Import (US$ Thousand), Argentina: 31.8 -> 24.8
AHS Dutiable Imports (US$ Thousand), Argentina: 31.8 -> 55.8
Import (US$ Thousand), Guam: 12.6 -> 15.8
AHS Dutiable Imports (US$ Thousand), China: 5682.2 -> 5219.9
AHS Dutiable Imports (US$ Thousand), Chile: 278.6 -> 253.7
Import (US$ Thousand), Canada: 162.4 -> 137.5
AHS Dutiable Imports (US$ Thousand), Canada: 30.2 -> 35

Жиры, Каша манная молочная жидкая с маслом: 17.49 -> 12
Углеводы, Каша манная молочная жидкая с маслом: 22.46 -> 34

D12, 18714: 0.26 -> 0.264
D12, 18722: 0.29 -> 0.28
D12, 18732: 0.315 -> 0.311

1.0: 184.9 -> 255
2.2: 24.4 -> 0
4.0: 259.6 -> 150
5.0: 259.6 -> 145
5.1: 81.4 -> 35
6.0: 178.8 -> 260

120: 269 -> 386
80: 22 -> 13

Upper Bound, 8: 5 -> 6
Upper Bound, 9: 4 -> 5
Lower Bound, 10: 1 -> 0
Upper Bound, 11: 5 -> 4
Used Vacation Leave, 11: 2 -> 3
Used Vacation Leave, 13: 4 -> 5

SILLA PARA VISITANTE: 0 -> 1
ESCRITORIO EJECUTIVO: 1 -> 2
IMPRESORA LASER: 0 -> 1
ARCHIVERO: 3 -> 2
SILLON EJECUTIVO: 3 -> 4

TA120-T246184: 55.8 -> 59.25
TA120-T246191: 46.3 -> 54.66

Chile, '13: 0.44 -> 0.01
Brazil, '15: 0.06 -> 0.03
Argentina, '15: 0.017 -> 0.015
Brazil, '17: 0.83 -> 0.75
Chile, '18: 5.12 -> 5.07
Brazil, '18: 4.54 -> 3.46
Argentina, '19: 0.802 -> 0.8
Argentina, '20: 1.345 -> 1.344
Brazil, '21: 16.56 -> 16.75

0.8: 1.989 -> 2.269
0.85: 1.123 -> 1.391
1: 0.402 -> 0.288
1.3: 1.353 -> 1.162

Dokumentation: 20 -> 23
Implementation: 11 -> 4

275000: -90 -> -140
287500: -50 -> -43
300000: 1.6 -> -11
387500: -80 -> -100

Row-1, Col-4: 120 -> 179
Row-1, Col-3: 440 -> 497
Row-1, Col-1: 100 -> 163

**What you need to do**
Within the records, filter for lines that contain the word "Imports" and show each one.

**Task answer**
AHS Dutiable Imports (US$ Thousand), Argentina: 31.8 -> 55.8
AHS Dutiable Imports (US$ Thousand), China: 5682.2 -> 5219.9
AHS Dutiable Imports (US$ Thousand), Chile: 278.6 -> 253.7
AHS Dutiable Imports (US$ Thousand), Canada: 30.2 -> 35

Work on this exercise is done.